A brief mention of just two more highlights must suffice. One such is most definitely Agnes Giebel’s rendition of ‘Mein gläubiges Herze’ in Also hat Gott die Welt geliebt, BWV 68. She sounds eager and smiling. It’s a delightful performance. Equally distinguished is her soprano colleague, Ingeborg Reichelt in ‘Höchster, was ich habe’ from Brich dem Hungrigen dein Brot, BWV 39, where she is on elevated form.

The documentation consists of a fine essay on Werner’s Bach by Nicholas Anderson and brief notes on each cantata. These are written by a variety of hands and are of slightly varying quality. These essays are also given in French and German translations. Sadly no texts or translations are provided.

This is an important release, I think. Fritz Werner’s Bach might be dismissed as old fashioned by those who have come to regard lithe period-style performances as the norm. However, that would be a great mistake for there is much to enjoy here and much to ponder and to learn from also. Yes, there are movements where the tempo seems a bit sedate. Yes, there are times when the chorus work is not of the standard that one expects these days. Also it is true that some of the vocal soloists are not quite of the same standard as, say, Agnes Giebel but none of them lets the side down in any way. Above all, Fritz Werner has this music in his blood. His instincts for Bach style are generally sound and he directs the music with a profound belief in it. These are performances of quiet conviction.

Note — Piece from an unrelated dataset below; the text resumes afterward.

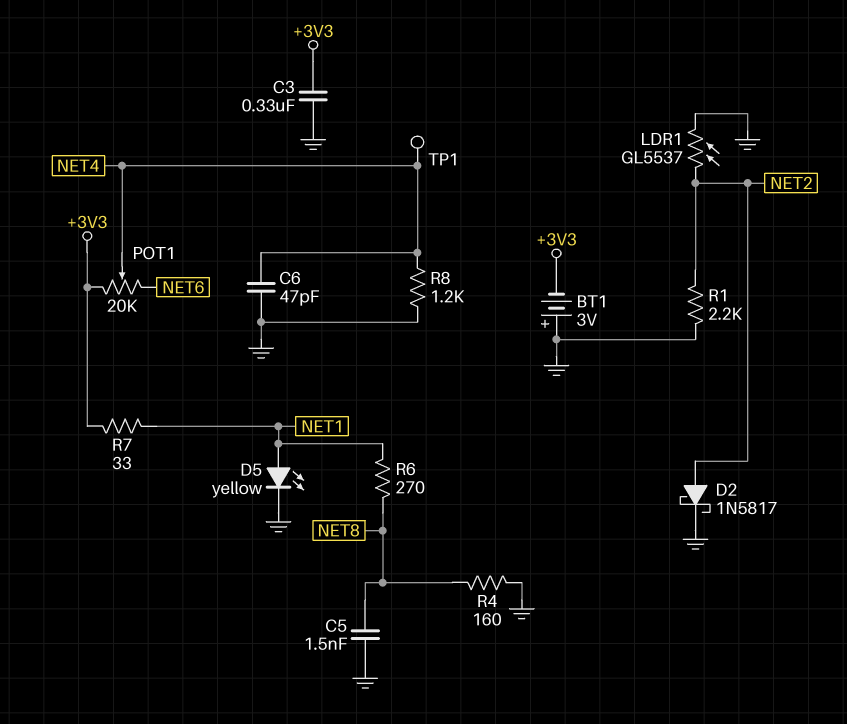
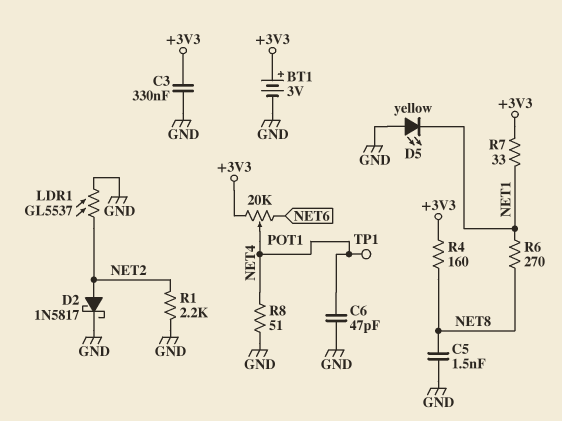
BT1: 3V (plus GND, minus +3V3) -> 3V (plus +3V3, minus GND)
D5: LED yellow (A NET1, K GND) -> LED yellow (A GND, K NET1)
R4: 160 (GND, NET8) -> 160 (+3V3, NET8)
R8: 1.2k (GND, NET4) -> 51 (GND, NET4)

I am thrilled that Warner Classics have made these recordings available again and at a bargain price. I would advise anyone who takes Bach’s vocal music seriously to snap them up while they are still around. There are two similar large boxes of Werner’s Bach that have been released simultaneously. I am eager to sample them but for the meantime I recommend this distinguished set very highly indeed.